- _Your task_: Records follow. Pull out every line that contains "Bourbon".
##### Record set #####
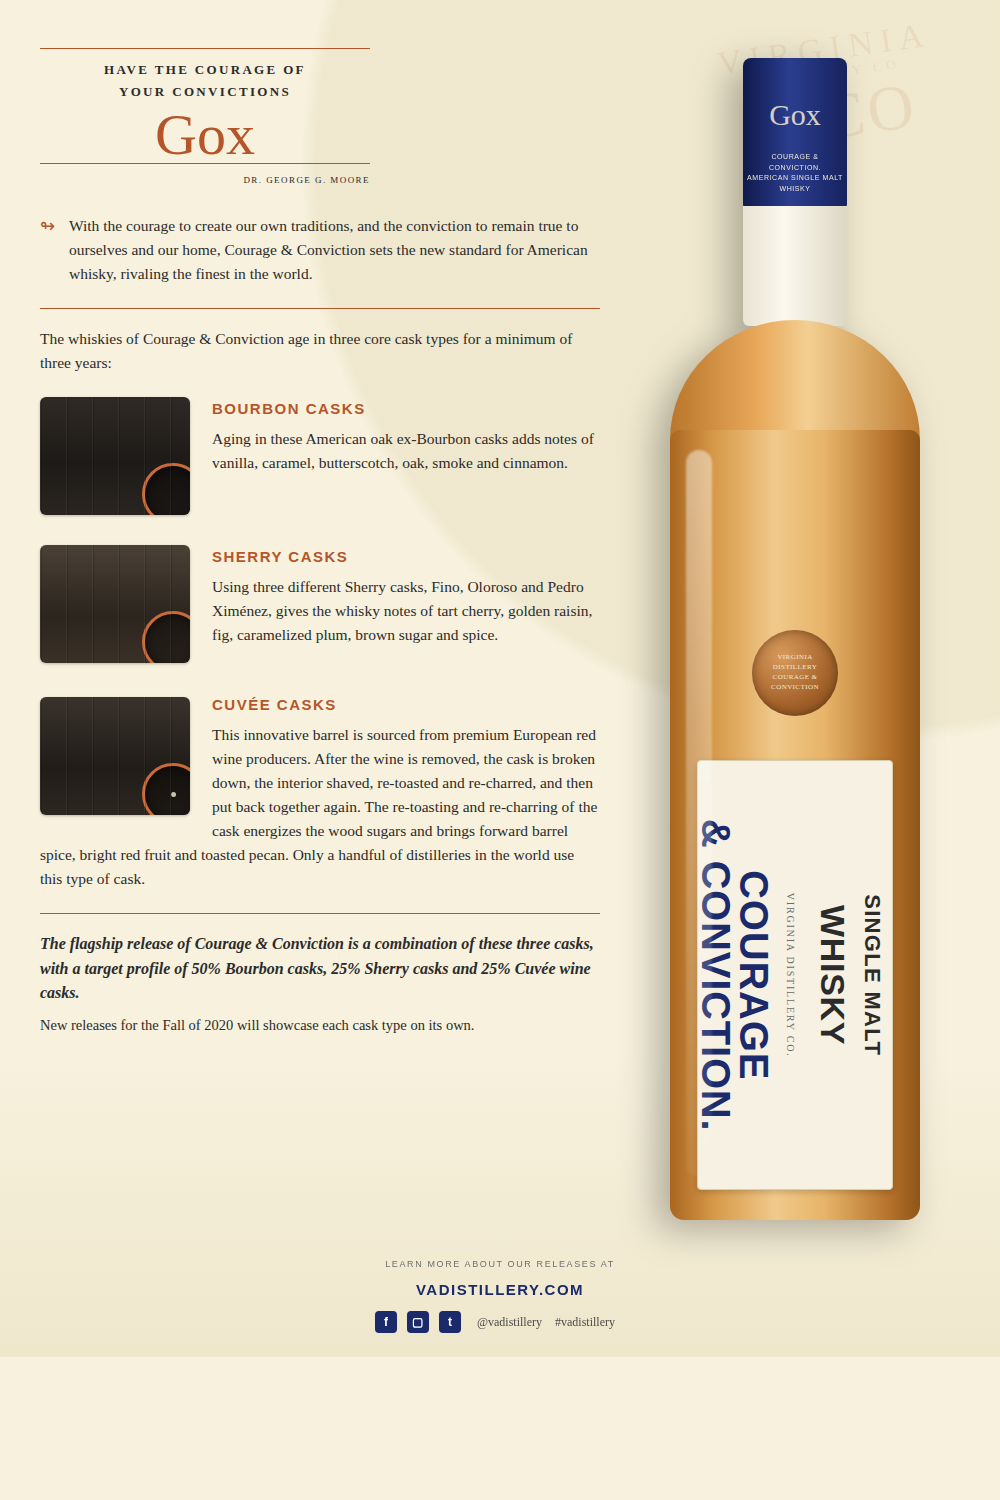VirginiaDistillery Co. & Co
Have the Courage of
Your Convictions
Gox
Dr. George G. Moore
↬
With the courage to create our own traditions, and the conviction to remain true to ourselves and our home, Courage & Conviction sets the new standard for American whisky, rivaling the finest in the world.
The whiskies of Courage & Conviction age in three core cask types for a minimum of three years:
Bourbon Casks
Aging in these American oak ex-Bourbon casks adds notes of vanilla, caramel, butterscotch, oak, smoke and cinnamon.
Sherry Casks
Using three different Sherry casks, Fino, Oloroso and Pedro Ximénez, gives the whisky notes of tart cherry, golden raisin, fig, caramelized plum, brown sugar and spice.
Cuvée Casks
This innovative barrel is sourced from premium European red wine producers. After the wine is removed, the cask is broken down, the interior shaved, re-toasted and re-charred, and then put back together again. The re-toasting and re-charring of the cask energizes the wood sugars and brings forward barrel spice, bright red fruit and toasted pecan. Only a handful of distilleries in the world use this type of cask.
The flagship release of Courage & Conviction is a combination of these three casks, with a target profile of 50% Bourbon casks, 25% Sherry casks and 25% Cuvée wine casks.
New releases for the Fall of 2020 will showcase each cask type on its own.
Gox Courage & Conviction.
American Single Malt Whisky
Virginia
Distillery
Courage & Conviction
American
Single Malt
Whisky
Virginia Distillery Co.
Courage
& Conviction.
46% ALC/VOL 92 PROOF
Learn more about our releases at
vadistillery.com
f ▢ t @vadistillery #vadistillery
#####
- _Reply_:
Bourbon Casks
Aging in these American oak ex-Bourbon casks adds notes of vanilla, caramel, butterscotch, oak, smoke and cinnamon.
The flagship release of Courage & Conviction is a combination of these three casks, with a target profile of 50% Bourbon casks, 25% Sherry casks and 25% Cuvée wine casks.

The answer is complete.